# [EXERCISE DESCRIPTION]
Extract each line of the records below that contains the word "frame".

━━━━━━━━

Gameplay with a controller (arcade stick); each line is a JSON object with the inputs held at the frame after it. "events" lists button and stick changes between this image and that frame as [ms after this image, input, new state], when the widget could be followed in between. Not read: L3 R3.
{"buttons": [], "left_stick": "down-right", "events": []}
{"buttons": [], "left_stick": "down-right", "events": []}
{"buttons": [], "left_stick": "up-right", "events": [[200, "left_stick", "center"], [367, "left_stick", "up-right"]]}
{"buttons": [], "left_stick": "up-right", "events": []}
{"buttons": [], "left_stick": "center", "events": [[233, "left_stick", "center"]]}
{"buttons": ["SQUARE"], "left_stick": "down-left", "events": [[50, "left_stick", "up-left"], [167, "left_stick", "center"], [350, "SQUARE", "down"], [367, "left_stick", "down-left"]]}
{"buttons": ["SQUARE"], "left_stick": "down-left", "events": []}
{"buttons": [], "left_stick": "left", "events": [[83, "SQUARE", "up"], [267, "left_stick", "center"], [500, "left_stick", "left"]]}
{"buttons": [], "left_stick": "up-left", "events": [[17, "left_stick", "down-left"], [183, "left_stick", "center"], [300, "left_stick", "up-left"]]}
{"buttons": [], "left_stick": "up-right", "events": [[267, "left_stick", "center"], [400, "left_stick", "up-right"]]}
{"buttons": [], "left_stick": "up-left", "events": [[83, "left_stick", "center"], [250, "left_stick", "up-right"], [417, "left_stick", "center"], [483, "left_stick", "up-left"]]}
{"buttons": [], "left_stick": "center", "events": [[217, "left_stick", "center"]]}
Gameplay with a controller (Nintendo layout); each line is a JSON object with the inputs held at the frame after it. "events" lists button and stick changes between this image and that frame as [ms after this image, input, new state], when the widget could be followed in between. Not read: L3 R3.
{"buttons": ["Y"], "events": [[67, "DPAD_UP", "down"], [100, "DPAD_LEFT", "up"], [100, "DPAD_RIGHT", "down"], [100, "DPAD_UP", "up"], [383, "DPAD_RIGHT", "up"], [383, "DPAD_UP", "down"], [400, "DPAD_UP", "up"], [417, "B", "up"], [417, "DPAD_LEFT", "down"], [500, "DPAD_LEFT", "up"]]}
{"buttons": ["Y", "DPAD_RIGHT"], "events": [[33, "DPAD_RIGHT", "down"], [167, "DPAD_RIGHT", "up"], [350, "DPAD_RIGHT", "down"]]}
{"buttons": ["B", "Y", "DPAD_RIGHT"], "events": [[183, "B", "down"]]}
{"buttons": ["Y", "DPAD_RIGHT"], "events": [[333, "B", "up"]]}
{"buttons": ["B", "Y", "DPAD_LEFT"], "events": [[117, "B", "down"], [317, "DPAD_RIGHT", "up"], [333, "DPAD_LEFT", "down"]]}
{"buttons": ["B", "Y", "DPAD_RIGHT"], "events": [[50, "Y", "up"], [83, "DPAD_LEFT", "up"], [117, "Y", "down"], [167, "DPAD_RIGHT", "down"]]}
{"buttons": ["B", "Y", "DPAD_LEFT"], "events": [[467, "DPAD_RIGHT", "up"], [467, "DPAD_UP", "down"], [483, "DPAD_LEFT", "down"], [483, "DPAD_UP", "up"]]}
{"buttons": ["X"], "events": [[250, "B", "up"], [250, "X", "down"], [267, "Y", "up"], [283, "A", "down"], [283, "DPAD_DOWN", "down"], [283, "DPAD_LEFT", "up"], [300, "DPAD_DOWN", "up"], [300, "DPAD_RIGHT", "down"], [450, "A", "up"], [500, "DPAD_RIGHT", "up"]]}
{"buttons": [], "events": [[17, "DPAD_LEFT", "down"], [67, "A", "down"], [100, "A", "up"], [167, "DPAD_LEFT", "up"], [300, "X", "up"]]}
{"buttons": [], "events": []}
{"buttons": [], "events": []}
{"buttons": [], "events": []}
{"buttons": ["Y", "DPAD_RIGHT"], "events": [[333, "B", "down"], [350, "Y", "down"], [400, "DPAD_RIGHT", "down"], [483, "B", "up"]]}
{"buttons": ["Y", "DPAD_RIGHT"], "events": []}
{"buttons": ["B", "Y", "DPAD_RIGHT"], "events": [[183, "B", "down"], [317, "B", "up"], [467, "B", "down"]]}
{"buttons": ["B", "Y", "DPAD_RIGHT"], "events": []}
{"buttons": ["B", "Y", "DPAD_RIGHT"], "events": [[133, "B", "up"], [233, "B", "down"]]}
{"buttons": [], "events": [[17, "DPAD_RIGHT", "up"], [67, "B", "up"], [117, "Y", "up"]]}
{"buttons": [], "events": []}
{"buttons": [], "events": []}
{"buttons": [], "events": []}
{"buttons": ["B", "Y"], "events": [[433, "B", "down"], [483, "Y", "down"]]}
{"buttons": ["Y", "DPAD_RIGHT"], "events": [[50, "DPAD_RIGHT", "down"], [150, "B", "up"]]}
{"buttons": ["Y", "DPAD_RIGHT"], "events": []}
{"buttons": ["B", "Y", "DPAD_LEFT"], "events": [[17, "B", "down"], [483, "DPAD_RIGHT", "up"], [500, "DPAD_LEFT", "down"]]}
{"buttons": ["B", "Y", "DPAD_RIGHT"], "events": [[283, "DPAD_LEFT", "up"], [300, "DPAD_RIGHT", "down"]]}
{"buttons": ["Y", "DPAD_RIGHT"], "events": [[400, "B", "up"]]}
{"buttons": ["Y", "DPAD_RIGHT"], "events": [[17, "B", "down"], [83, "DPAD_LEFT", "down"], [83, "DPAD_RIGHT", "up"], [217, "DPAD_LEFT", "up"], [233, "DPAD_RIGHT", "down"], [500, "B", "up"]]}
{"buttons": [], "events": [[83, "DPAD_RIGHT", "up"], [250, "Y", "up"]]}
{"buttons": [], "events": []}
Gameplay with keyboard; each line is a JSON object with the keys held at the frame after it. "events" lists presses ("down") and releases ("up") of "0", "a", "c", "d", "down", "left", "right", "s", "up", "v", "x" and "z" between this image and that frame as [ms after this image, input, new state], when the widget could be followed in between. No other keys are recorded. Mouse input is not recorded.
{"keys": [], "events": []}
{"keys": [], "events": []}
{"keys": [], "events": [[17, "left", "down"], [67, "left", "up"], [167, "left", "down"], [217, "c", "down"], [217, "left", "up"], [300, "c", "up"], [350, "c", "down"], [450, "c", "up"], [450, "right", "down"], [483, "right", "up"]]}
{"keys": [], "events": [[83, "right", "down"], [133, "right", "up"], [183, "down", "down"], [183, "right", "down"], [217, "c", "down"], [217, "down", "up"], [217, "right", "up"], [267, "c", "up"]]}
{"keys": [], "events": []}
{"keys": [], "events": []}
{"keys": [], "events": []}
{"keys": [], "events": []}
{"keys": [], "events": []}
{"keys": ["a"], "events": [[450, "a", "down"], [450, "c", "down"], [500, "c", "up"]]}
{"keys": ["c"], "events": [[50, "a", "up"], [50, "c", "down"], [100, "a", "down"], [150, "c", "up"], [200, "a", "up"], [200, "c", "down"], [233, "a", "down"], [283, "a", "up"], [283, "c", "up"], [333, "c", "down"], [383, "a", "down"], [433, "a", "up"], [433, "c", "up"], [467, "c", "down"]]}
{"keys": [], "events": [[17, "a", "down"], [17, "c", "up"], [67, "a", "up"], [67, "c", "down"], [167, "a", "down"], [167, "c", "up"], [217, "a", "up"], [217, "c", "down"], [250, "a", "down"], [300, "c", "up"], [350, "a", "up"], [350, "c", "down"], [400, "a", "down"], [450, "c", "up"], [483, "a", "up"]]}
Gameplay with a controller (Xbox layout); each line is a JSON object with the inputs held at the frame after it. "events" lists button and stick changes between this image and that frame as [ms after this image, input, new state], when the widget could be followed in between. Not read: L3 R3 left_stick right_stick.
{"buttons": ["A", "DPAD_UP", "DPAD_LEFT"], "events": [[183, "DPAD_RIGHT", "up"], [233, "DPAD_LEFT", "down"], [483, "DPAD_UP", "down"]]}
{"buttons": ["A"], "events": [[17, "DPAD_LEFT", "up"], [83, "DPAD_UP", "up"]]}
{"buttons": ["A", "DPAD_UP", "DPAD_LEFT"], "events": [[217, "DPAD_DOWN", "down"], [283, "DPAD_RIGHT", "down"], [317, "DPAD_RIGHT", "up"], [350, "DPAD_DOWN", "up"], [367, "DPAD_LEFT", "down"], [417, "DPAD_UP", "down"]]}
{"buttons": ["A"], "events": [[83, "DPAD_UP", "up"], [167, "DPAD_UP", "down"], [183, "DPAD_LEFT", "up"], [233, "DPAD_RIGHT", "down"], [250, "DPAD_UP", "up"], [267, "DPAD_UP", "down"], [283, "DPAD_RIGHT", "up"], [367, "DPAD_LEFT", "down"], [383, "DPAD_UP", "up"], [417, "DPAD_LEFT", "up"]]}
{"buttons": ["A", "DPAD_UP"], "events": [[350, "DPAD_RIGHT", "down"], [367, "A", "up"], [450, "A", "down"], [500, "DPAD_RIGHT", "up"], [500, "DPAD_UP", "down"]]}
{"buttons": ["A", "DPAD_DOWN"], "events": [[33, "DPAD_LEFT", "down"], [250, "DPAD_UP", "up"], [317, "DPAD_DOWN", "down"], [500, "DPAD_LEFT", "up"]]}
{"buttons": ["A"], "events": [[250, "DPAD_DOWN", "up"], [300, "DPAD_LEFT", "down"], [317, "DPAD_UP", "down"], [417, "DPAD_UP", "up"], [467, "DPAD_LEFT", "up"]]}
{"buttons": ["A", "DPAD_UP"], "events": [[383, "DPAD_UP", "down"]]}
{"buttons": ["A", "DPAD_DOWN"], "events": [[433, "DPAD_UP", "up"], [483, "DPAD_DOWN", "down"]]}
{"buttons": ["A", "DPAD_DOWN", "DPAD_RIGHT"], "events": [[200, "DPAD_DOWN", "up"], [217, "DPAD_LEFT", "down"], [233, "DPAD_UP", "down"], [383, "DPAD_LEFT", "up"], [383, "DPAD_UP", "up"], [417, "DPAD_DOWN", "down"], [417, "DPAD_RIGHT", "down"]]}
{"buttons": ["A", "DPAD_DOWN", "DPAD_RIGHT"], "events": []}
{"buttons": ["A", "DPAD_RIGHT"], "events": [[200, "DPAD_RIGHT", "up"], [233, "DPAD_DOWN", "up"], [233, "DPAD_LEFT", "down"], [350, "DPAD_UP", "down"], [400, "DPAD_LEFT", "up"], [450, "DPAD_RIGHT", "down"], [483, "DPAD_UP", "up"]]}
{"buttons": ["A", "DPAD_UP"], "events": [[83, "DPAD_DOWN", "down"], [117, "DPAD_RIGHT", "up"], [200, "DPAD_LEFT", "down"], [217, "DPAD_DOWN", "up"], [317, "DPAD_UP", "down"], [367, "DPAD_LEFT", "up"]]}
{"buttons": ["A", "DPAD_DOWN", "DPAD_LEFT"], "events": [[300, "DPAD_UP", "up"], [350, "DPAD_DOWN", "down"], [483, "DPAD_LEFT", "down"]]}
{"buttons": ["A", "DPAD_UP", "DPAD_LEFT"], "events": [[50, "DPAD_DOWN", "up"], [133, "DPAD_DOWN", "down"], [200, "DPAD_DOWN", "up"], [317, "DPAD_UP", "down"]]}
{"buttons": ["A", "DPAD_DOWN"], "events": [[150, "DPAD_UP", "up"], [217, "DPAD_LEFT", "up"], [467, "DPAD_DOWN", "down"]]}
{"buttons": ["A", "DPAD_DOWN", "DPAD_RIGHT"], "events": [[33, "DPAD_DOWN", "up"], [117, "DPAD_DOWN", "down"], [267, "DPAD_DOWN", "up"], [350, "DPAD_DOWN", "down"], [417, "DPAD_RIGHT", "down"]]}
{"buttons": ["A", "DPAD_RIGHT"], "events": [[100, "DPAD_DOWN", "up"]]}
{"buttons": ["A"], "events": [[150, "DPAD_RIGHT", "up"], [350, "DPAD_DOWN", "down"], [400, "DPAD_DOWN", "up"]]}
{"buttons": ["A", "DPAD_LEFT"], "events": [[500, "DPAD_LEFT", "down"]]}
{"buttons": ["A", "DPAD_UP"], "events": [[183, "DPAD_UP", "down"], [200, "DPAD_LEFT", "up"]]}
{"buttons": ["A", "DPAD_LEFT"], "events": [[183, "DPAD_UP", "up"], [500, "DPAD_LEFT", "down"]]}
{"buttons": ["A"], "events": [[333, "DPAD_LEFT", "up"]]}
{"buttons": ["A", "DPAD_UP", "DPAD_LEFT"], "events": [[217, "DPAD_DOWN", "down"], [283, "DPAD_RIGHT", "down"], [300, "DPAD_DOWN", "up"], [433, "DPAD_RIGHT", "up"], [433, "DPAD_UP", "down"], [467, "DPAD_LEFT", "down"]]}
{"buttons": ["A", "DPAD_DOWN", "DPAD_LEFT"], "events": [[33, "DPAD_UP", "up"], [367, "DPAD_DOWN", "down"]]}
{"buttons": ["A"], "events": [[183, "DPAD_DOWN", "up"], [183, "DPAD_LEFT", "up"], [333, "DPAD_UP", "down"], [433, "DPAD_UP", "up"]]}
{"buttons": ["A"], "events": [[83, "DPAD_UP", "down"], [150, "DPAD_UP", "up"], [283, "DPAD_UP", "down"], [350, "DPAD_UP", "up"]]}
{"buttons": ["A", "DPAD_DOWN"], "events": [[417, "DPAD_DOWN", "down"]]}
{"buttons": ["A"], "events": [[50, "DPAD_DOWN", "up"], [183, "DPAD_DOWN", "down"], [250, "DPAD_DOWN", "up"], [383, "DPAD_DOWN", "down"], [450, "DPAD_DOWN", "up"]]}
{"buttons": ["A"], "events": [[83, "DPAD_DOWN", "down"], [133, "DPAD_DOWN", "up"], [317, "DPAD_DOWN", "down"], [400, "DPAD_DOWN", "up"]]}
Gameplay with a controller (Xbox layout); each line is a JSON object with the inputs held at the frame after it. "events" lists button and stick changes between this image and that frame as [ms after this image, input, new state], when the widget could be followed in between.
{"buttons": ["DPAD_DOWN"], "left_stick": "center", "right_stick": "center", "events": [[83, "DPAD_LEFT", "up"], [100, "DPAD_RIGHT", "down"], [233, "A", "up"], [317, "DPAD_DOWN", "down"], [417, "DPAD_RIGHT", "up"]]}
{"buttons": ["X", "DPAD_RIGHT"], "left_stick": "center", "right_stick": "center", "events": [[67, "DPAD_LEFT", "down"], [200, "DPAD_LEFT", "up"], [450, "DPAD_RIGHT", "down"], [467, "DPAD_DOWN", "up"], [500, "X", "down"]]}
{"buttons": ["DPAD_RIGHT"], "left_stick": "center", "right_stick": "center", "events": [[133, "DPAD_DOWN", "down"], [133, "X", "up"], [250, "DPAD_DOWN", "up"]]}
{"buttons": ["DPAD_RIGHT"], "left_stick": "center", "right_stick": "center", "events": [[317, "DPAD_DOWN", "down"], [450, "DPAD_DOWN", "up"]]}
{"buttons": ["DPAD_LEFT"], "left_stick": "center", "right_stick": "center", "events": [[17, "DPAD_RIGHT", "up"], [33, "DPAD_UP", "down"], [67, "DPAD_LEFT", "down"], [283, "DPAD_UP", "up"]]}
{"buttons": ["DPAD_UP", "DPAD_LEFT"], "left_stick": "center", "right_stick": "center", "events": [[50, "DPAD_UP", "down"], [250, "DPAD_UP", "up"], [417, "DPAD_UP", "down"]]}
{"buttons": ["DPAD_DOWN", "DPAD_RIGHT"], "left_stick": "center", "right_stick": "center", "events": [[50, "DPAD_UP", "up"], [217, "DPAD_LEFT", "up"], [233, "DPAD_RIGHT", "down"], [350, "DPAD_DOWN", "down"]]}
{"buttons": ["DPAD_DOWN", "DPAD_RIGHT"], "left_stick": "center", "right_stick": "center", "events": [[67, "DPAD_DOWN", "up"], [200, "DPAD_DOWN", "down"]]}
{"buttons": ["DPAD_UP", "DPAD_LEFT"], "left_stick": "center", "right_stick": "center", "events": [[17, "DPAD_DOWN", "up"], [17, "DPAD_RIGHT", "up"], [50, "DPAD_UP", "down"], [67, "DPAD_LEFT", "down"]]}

━━━━━━━━

# [WRITTEN ANSWER]
Gameplay with a controller (arcade stick); each line is a JSON object with the inputs held at the frame after it. "events" lists button and stick changes between this image and that frame as [ms after this image, input, new state], when the widget could be followed in between. Not read: L3 R3.
Gameplay with a controller (Nintendo layout); each line is a JSON object with the inputs held at the frame after it. "events" lists button and stick changes between this image and that frame as [ms after this image, input, new state], when the widget could be followed in between. Not read: L3 R3.
Gameplay with keyboard; each line is a JSON object with the keys held at the frame after it. "events" lists presses ("down") and releases ("up") of "0", "a", "c", "d", "down", "left", "right", "s", "up", "v", "x" and "z" between this image and that frame as [ms after this image, input, new state], when the widget could be followed in between. No other keys are recorded. Mouse input is not recorded.
Gameplay with a controller (Xbox layout); each line is a JSON object with the inputs held at the frame after it. "events" lists button and stick changes between this image and that frame as [ms after this image, input, new state], when the widget could be followed in between. Not read: L3 R3 left_stick right_stick.
Gameplay with a controller (Xbox layout); each line is a JSON object with the inputs held at the frame after it. "events" lists button and stick changes between this image and that frame as [ms after this image, input, new state], when the widget could be followed in between.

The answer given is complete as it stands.